The GDPR has stricter requirements for the transfer of personal data outside of the EU. The DPDPA has less strict requirements for the transfer of personal data outside of India.
Prepare for DPDP Act
Our view is that the organizations should not wait for legislation to come to force or wait for the implementation practices from the Government of India. You can start preparing now for compliance with the duties as a fiduciary and support data principal's rights.
Step 1. Update Organization's Data Protection Controls
Review and update organization's common control framework.

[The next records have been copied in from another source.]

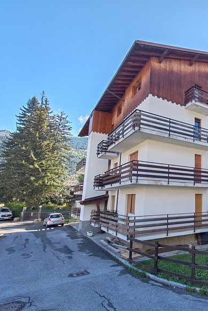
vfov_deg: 76.1
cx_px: 197
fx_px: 199
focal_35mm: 23
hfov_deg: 47.8
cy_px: 161
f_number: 2.2
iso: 50
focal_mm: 1.96
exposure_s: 1/320
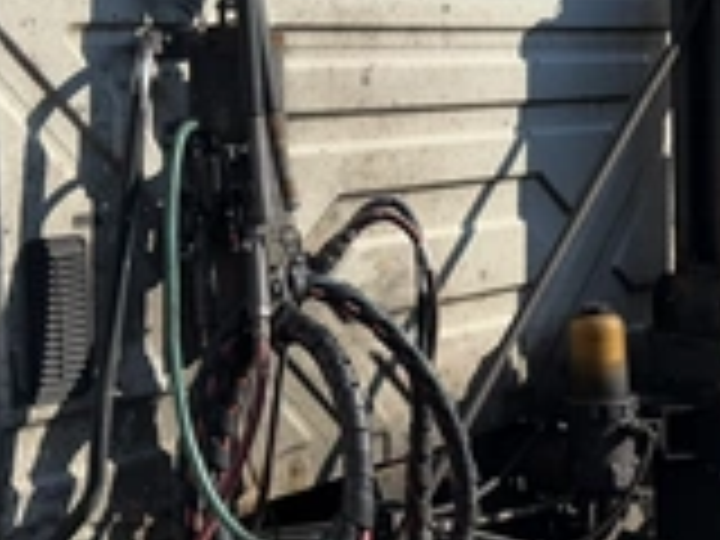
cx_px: 464
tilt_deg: -1.3
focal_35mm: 60
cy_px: 144
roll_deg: -2.2
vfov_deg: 24.2
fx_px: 1248
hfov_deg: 32.0
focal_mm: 6.76
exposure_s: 1/4975
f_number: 1.78
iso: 80
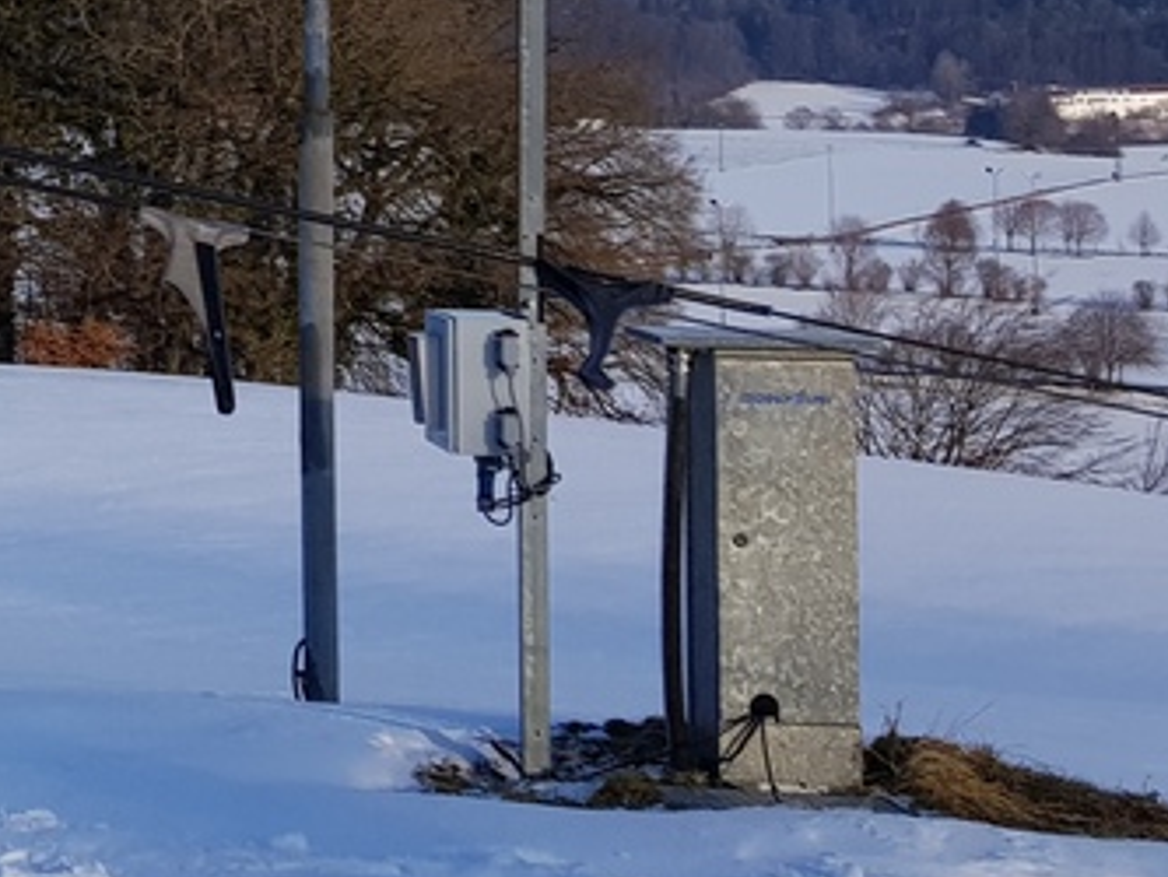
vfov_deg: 14.5
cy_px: -95
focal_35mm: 100
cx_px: -908
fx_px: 3375
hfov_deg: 16.5
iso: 40
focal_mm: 4.2
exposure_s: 1/1724
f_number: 1.7
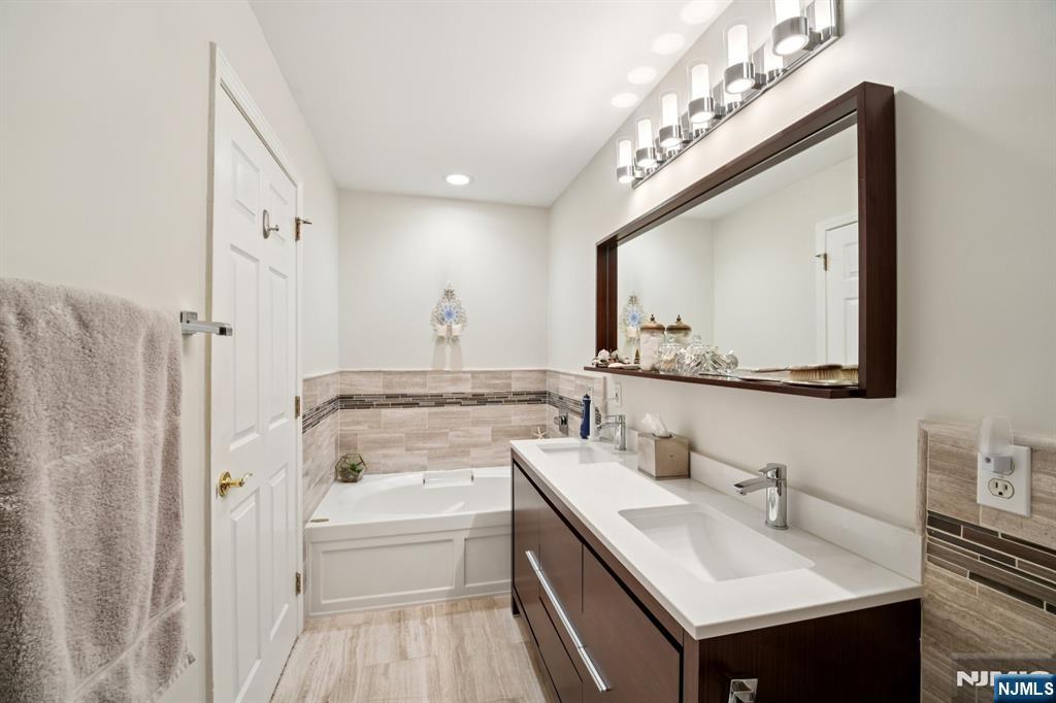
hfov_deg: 104.3
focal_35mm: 14
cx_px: 528
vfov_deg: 81.2
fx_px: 411
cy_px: 352
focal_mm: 14
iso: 400
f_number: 9
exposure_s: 1/4
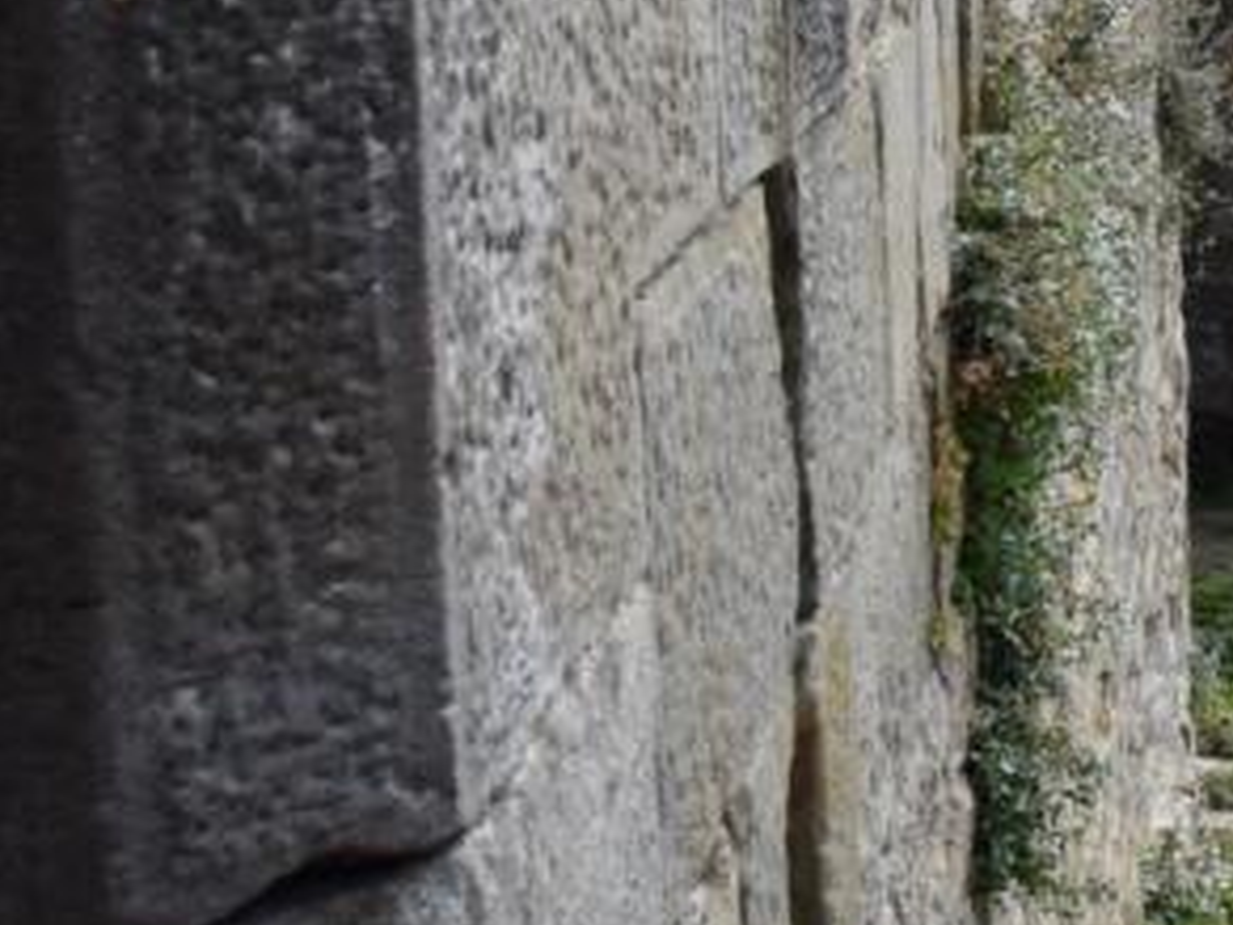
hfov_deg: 18.0
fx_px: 3241
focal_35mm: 91
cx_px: 2082
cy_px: -78
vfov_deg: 15.8
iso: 200
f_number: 10
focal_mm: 18
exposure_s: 1/400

This means ensuring that privacy controls around transparency, consent, purpose, data minimization and auditing exist as part of the framework.
Step 2. Establish Data Governance and Processing Practices
Understand and document where personal data is collected, processed, and stored within your organization. Also review and track the data shared and transferred. Data governance practices including data inventory, classification and flow maps are key to building a defensible data protection and compliance program.
Step 3. Establish Consent Management Practices
Review the inventory and maps defined above to identify the processes that require consent. Use that information to build policies, procedures, employee training and systems to support Data Principal's rights mentioned above. These includes processes for collecting, managing and withdrawing consent.
Step 4. Identify Data Fiduciaries and Processors
Identify and assign the role of data fiduciaries and data processors within the organization.
Step 5. Appoint a Data Protection Officer (DPO)
Appoint a Data Protection Officer to oversee compliance with the DPDPA and act as a point of contact for data protection matters.
Step 6. Technical Security Measures
Assess and enhance data security measures to meet the DPDPA's emphasis on safeguarding personal data. Implement robust technical security protocols to prevent data exfiltration, breaches and unauthorized access.
Step 7. Data Protection Impact Assessment (DPIA)
Implement to identify and mitigate data protection risks. This include assessing the rights of users and management of risks related to their personal data. While only significant data fiduciaries are required to conduct this assessment, it is a good practice for all organizations to improve customer data protection.